After Tim Burton’s stillborn APE reboot in 2001, the course-correcting RISE OF THE PLANET OF THE APES/’11 was a welcome, unexpectedly involving rebound. But now, it’s back to Ground Zero with this inexplicably well-received disappointment. (Note: all had similar big box-office returns.) After a graphic prologue on Earth’s viral depopulation, we meet an isolated society of great apes, living in the forest and unaware that a town’s-worth of human survivors are gleaning a meager life from the remains of a devastated San Francisco. Ah, if only these two had never bumped into each other! But bump they do, when a handful of humans go hunting up a new energy source. Alas, there’s not enough goodwill on each side of the sapien divide to offset a few trigger-happy Alpha-Males in both camps. And before Dr. Seuss can say ‘Butter Battle,’ a deadly war of escalation breaks out. Not a very original tall tale, but that’s hardly the problem here. Instead, lousy story construction, miserable acting (the human family unit at the core of the story is a sorry lot, and Gary Oldman phones it in as chief human), even the CGI comes up short.

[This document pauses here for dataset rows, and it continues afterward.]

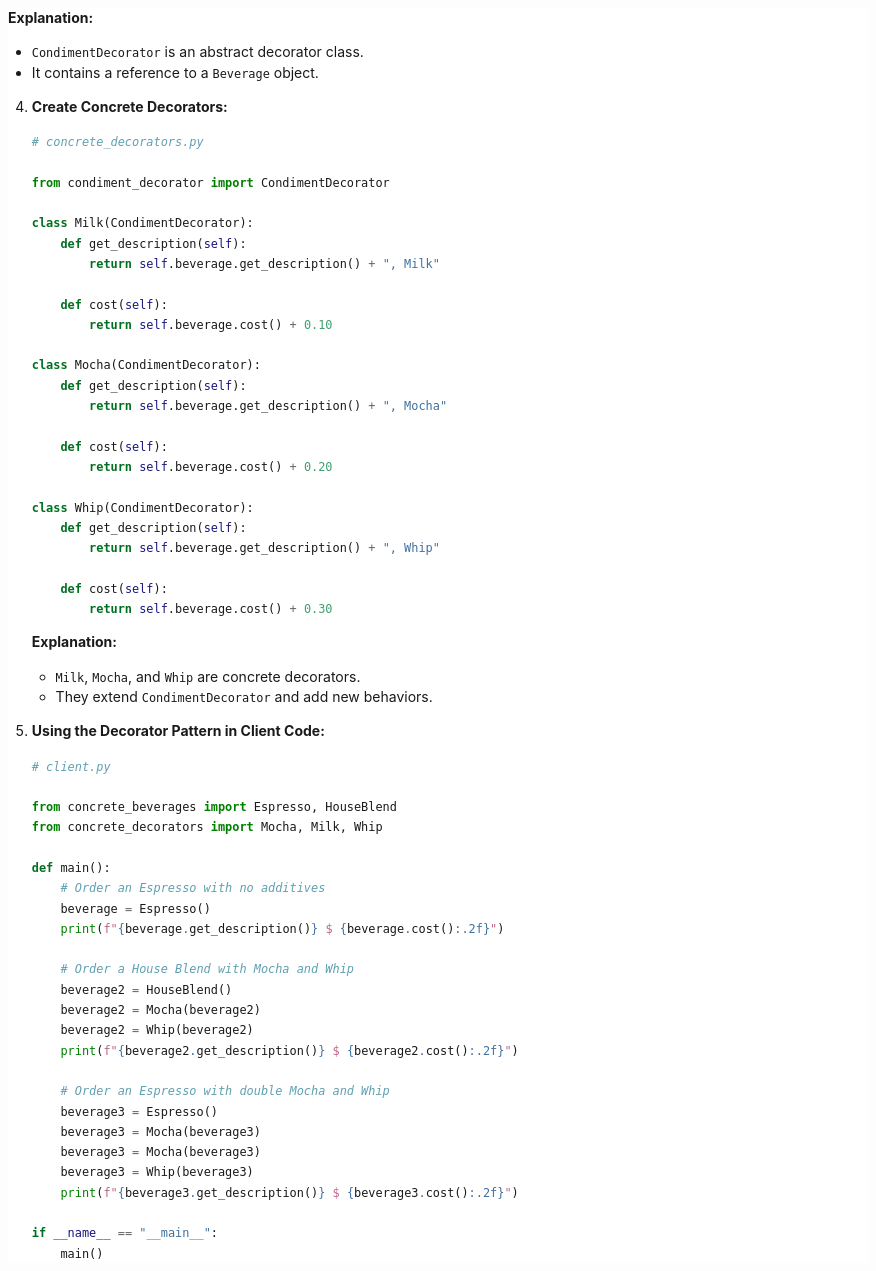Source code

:    **Explanation:**

   - `CondimentDecorator` is an abstract decorator class.
   - It contains a reference to a `Beverage` object.

4. **Create Concrete Decorators:**

   ```python
   # concrete_decorators.py

   from condiment_decorator import CondimentDecorator

   class Milk(CondimentDecorator):
       def get_description(self):
           return self.beverage.get_description() + ", Milk"

       def cost(self):
           return self.beverage.cost() + 0.10

   class Mocha(CondimentDecorator):
       def get_description(self):
           return self.beverage.get_description() + ", Mocha"

       def cost(self):
           return self.beverage.cost() + 0.20

   class Whip(CondimentDecorator):
       def get_description(self):
           return self.beverage.get_description() + ", Whip"

       def cost(self):
           return self.beverage.cost() + 0.30
   ```

   **Explanation:**

   - `Milk`, `Mocha`, and `Whip` are concrete decorators.
   - They extend `CondimentDecorator` and add new behaviors.

5. **Using the Decorator Pattern in Client Code:**

   ```python
   # client.py

   from concrete_beverages import Espresso, HouseBlend
   from concrete_decorators import Mocha, Milk, Whip

   def main():
       # Order an Espresso with no additives
       beverage = Espresso()
       print(f"{beverage.get_description()} $ {beverage.cost():.2f}")

       # Order a House Blend with Mocha and Whip
       beverage2 = HouseBlend()
       beverage2 = Mocha(beverage2)
       beverage2 = Whip(beverage2)
       print(f"{beverage2.get_description()} $ {beverage2.cost():.2f}")

       # Order an Espresso with double Mocha and Whip
       beverage3 = Espresso()
       beverage3 = Mocha(beverage3)
       beverage3 = Mocha(beverage3)
       beverage3 = Whip(beverage3)
       print(f"{beverage3.get_description()} $ {beverage3.cost():.2f}")

   if __name__ == "__main__":
       main()
   ```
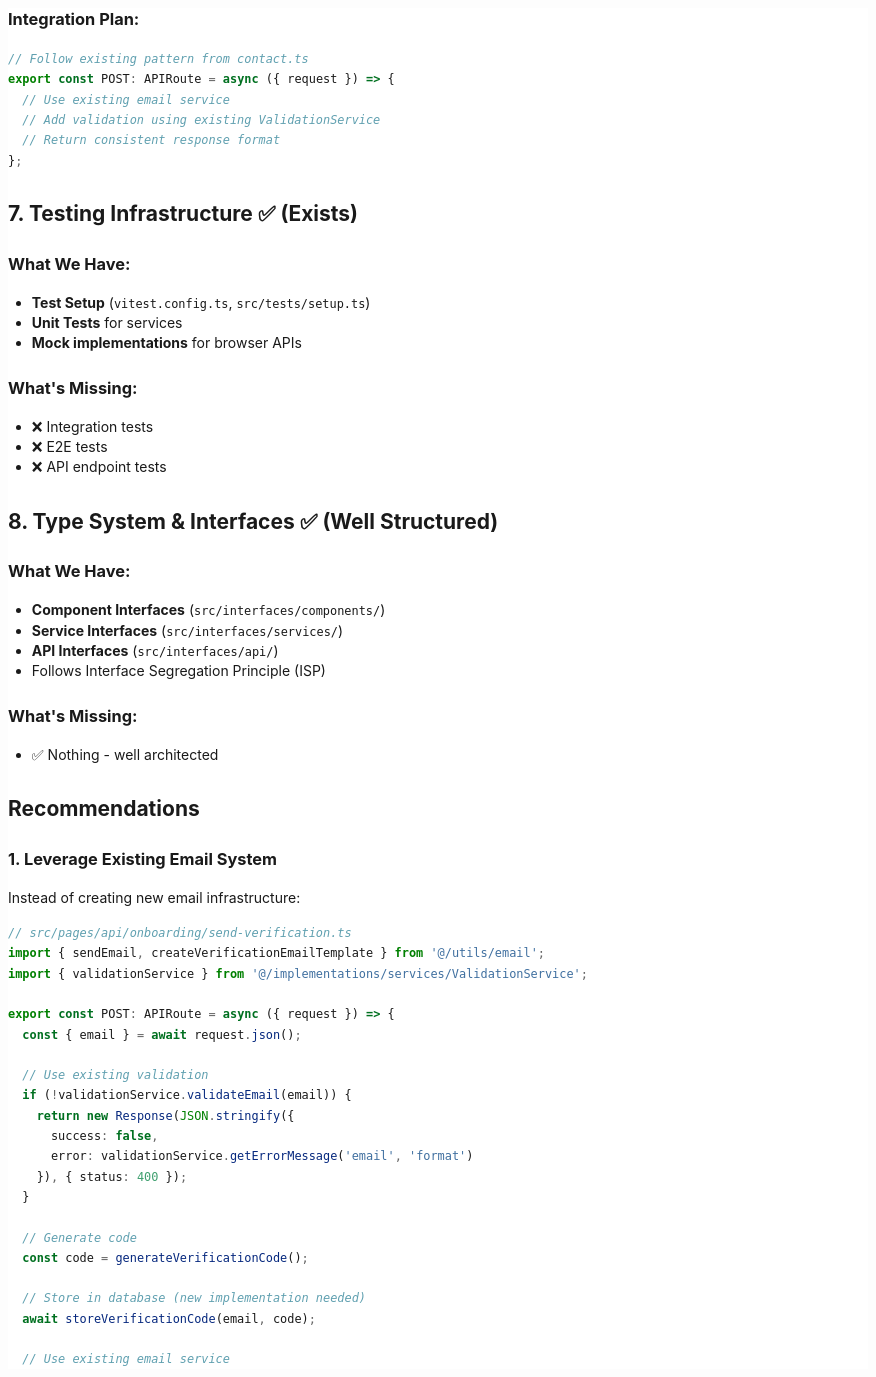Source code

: ### Integration Plan:
```typescript
// Follow existing pattern from contact.ts
export const POST: APIRoute = async ({ request }) => {
  // Use existing email service
  // Add validation using existing ValidationService
  // Return consistent response format
};
```

## 7. Testing Infrastructure ✅ (Exists)

### What We Have:
- **Test Setup** (`vitest.config.ts`, `src/tests/setup.ts`)
- **Unit Tests** for services
- **Mock implementations** for browser APIs

### What's Missing:
- ❌ Integration tests
- ❌ E2E tests
- ❌ API endpoint tests

## 8. Type System & Interfaces ✅ (Well Structured)

### What We Have:
- **Component Interfaces** (`src/interfaces/components/`)
- **Service Interfaces** (`src/interfaces/services/`)
- **API Interfaces** (`src/interfaces/api/`)
- Follows Interface Segregation Principle (ISP)

### What's Missing:
- ✅ Nothing - well architected

## Recommendations

### 1. Leverage Existing Email System
Instead of creating new email infrastructure:
```typescript
// src/pages/api/onboarding/send-verification.ts
import { sendEmail, createVerificationEmailTemplate } from '@/utils/email';
import { validationService } from '@/implementations/services/ValidationService';

export const POST: APIRoute = async ({ request }) => {
  const { email } = await request.json();
  
  // Use existing validation
  if (!validationService.validateEmail(email)) {
    return new Response(JSON.stringify({ 
      success: false, 
      error: validationService.getErrorMessage('email', 'format') 
    }), { status: 400 });
  }
  
  // Generate code
  const code = generateVerificationCode();
  
  // Store in database (new implementation needed)
  await storeVerificationCode(email, code);
  
  // Use existing email service
```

Nice massed effects, but closer action stuff, whether it’s apian fisticuffs, bareback horsemanship, or Jungle Jim moves on Golden Gate bridgework, don’t convince. (The beasts seem to move inside parentheses.) It’s always hard to know who’s responsible on these epics, but let’s point to director Matt Reeves whose previous budgets were about a tenth of what he had to spend here. (Hollywood Subtext: It's not what he got to spend here, but what he had to spend here. Elsewise, you're not making something worth the advertising budget.) Or maybe the special-effects department just held him prisoner. Naturally, he’s already been signed up for the next one.
SCREWY THOUGHT OF THE DAY: The screenwriters sweetly name the trusting orangutan ‘Maurice,’ presumably after actor Maurice Evans who played the very untrusting orangutan in the original PLANET OF THE APES/’68.
WATCH THIS, NOT THAT: Stick with the 1968 original, even if the old frisson is now mere shadow. And the finely calibrated mix of shock & sentiment in RISEotPotA/’11.